ADVENTURING PALS’ SEISIA STAY
Shortly after their big departure in May 2019, the Pals travelled and worked in Cape York and on the Torres Strait Islands.
“It’s hard to pick a favourite place. But Seisia, where we stayed two weeks before and after our stay on Thursday Island was memorable.
The beachfront caravan park overlooks Red Island and the Torres Strait Islands.
“For us it was a real holiday.
“We loved the fishing. We were in walking distance to pier,” says Elvin.
A SHARED PASSION
Watching his kids learn and grow on the road is incredibly rewarding.
“I am a keen fisherman and so is Eshlyn. We have seen our kids grow to love it as well.

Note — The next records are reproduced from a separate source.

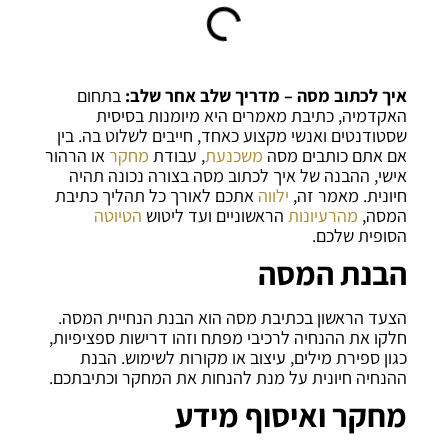
איך לכתוב מסה – מדריך שלב אחר שלב:
בתחום
האקדמיה, כתיבת מאמרים היא מיומנות בסיסית
שסטודנטים ואנשי מקצוע כאחד, חייבים לשלוט בה. בין
אם אתם כותבים מסה
משכנעת
, עבודת
מחקר
או הרהור
אישי, ההבנה של איך לכתוב מסה בצורה נכונה תהיה
חיונית. מאמר זה,
ילווה
אתכם לאורך כל תהליך כתיבת
המסה,
מהרעיונות
הראשוניים ועד ליטוש
הטיוטה
הסופית שלכם.
הבנת המסה
הצעד הראשון בכתיבת מסה הוא הבנת הנחיית המסה.
חלקו את ההנחיה לרכיבי מפתח וזהו דרישות ספציפיות,
כגון ספירת מילים, עיצוב או מקורות לשימוש. הבנת
ההנחיה חיונית על מנת להנחות את המחקר וכתיבתכם.
מחקר ואיסוף מידע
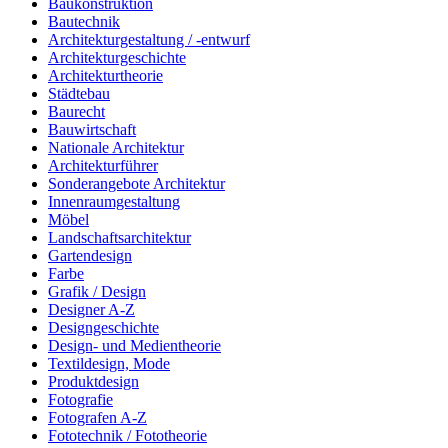
Baukonstruktion
Bautechnik
Architekturgestaltung / -entwurf
Architekturgeschichte
Architekturtheorie
Städtebau
Baurecht
Bauwirtschaft
Nationale Architektur
Architekturführer
Sonderangebote Architektur
Innenraumgestaltung
Möbel
Landschaftsarchitektur
Gartendesign
Farbe
Grafik / Design
Designer A-Z
Designgeschichte
Design- und Medientheorie
Textildesign, Mode
Produktdesign
Fotografie
Fotografen A-Z
Fototechnik / Fototheorie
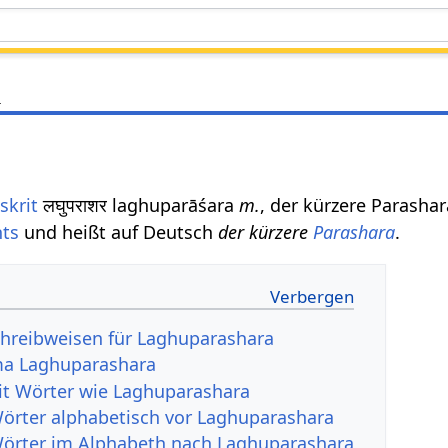
a
skrit
लघुपराशर laghuparāśara
m.
, der kürzere Parasha
hts
und heißt auf Deutsch
der kürzere
Parashara
.
hreibweisen für Laghuparashara
a Laghuparashara
it Wörter wie Laghuparashara
Wörter alphabetisch vor Laghuparashara
Wörter im Alphabeth nach Laghuparashara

“Our older boy; his patience has grown. I remember seeing him catch his first fish in Weipa–he can now hold a rod on his own.
“If anyone catches a fish he can name it. I say to him, ‘Jaiden, I caught this fish,’ and he’ll cry ‘you got a trevally!’,” Elvin laughs.
“We went to the Great Barrier Reef onto a semi-submersible for a look and he could name all the fish and the turtles.”
In the past seven months, the Pals have worked and travelled the north west, central and east coast of Tasmania, in keeping with the restrictions.
“There is so much to do, everywhere we go.”
The keen anglers pulled into Southport, a sleepy seaside village for the stunning Lady Bay.
“The first time we left Southport, we said ‘we can do fossicking and caving, next time’, and now we’re here again, we’re finding more things we want to do.
“The more you explore a place, the more you realise how much we have left to see.”
“We’re really fortunate [in this country].”